◆ EXERCISE:
Collect every line of the material below that contains the string "attached", and treat uppercase and lowercase letters as distinct.

◆ INFORMATION SHOWN:
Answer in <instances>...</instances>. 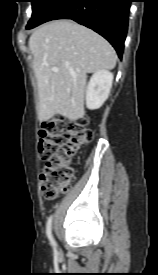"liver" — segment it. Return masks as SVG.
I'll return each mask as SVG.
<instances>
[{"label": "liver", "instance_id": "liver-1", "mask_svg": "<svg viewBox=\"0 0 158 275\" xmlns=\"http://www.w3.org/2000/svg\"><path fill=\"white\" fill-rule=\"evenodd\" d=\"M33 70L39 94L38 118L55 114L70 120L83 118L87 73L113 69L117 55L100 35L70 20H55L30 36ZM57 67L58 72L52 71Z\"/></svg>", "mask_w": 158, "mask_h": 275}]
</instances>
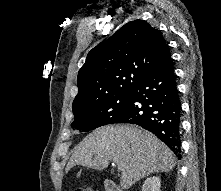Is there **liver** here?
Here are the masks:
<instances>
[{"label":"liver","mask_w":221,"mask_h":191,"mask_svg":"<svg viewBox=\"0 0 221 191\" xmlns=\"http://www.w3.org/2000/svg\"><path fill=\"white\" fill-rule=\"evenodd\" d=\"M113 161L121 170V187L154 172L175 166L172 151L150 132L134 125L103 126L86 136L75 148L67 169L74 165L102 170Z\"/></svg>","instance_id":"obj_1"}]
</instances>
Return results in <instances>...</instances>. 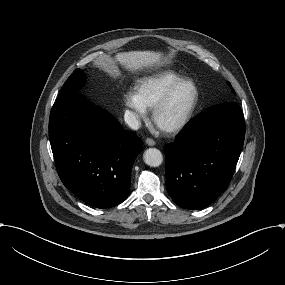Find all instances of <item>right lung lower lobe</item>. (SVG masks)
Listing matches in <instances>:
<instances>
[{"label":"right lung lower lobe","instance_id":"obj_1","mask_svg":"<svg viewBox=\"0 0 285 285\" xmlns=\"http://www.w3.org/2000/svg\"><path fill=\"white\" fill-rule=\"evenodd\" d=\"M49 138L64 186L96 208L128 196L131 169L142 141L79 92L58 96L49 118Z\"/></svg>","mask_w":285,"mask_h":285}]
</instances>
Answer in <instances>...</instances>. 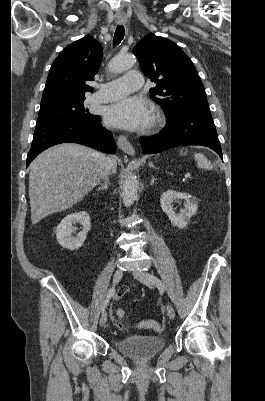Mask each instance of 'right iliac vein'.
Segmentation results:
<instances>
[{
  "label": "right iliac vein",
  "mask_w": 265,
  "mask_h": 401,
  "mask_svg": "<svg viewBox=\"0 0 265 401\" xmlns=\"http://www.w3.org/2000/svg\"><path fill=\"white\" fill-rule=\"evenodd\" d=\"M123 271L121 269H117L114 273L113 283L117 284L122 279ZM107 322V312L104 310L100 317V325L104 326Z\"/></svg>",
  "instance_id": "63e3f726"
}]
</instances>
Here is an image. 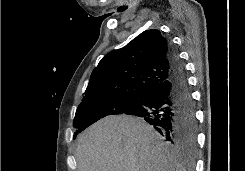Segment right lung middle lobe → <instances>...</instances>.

---

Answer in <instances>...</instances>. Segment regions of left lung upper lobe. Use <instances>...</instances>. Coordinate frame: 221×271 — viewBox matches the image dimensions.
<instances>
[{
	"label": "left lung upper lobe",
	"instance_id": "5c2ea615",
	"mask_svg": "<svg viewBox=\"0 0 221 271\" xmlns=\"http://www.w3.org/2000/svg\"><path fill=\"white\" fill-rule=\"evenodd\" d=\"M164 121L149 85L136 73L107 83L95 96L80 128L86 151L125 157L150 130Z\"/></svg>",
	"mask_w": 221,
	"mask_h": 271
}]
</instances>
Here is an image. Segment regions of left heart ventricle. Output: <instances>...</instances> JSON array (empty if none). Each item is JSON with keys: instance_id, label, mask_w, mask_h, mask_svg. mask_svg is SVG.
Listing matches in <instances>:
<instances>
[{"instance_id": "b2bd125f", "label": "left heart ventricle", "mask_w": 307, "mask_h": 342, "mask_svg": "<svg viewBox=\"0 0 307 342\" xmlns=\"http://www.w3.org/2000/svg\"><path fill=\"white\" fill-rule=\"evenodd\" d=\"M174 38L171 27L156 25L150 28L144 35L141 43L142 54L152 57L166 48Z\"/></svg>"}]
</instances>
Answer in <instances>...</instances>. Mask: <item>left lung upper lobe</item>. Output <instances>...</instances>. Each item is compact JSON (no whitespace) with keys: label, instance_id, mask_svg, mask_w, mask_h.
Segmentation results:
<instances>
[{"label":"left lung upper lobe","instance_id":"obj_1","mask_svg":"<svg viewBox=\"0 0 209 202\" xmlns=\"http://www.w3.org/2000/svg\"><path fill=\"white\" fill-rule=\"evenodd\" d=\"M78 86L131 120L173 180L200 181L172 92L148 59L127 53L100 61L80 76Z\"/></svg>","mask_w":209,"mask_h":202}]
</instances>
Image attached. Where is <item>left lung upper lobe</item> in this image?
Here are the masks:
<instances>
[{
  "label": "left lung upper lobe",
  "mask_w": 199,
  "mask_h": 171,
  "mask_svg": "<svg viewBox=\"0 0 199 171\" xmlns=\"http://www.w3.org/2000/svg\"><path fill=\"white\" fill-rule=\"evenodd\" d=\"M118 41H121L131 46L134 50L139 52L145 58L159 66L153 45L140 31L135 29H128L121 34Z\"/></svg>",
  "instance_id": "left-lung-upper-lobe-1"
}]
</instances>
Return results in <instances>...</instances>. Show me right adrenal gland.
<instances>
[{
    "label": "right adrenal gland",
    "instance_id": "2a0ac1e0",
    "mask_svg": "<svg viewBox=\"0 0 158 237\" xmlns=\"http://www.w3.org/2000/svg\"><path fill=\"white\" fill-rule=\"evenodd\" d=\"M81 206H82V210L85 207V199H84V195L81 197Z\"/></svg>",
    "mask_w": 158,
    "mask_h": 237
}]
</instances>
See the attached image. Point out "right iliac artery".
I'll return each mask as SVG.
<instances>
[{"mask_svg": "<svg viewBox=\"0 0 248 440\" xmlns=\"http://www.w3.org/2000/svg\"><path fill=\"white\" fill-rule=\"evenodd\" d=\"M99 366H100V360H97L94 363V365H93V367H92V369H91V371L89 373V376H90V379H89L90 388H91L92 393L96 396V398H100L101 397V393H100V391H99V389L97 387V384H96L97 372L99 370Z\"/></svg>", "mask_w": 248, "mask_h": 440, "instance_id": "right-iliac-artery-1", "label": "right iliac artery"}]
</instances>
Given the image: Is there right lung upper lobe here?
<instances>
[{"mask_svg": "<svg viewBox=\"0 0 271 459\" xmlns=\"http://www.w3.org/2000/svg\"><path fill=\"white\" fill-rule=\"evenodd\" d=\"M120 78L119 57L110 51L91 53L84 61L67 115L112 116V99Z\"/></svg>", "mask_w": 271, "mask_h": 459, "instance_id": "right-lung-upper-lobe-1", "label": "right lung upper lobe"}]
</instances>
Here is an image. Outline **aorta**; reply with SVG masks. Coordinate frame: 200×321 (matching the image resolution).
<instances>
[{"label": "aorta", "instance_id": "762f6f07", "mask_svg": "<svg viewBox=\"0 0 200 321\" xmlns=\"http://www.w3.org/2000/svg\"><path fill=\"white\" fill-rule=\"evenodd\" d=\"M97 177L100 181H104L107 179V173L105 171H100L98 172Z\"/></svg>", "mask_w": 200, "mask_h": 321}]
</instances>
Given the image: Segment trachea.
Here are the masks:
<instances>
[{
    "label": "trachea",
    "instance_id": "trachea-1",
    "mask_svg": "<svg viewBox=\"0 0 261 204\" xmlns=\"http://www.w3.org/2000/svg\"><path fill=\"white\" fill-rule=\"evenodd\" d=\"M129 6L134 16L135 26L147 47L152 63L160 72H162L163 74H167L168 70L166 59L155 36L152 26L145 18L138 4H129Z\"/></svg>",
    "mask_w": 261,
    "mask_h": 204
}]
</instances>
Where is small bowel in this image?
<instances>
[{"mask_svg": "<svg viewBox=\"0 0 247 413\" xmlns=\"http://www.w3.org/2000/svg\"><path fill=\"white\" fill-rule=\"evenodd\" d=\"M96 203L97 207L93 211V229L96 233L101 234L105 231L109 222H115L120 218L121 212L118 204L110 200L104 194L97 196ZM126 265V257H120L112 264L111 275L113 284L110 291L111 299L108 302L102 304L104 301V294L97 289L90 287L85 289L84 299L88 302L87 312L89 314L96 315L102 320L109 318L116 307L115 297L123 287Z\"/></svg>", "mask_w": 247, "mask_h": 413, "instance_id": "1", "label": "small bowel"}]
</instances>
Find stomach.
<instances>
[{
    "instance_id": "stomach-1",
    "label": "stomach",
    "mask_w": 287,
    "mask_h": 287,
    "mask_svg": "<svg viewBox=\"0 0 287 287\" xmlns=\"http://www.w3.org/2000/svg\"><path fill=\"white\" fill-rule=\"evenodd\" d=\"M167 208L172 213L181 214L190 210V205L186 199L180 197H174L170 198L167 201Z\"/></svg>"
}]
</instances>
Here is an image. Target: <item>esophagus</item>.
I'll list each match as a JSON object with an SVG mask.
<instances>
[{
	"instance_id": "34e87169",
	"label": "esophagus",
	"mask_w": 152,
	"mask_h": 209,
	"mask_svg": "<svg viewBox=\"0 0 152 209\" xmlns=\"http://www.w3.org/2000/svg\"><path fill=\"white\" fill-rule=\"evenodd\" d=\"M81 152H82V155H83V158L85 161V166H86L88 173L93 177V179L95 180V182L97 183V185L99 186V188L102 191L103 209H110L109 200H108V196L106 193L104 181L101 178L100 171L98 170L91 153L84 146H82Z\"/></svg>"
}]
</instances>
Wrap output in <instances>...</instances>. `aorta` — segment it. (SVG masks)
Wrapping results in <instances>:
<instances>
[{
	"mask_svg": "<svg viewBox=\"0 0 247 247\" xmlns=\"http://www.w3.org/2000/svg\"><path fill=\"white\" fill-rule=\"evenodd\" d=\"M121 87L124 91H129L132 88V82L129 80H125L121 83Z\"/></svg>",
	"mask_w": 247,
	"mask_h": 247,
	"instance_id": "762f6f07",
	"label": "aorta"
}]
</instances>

◆ ANSWER BELOW:
Image attached. Where is <item>left lung upper lobe</item> in this image?
See the attached image. Point out "right iliac artery".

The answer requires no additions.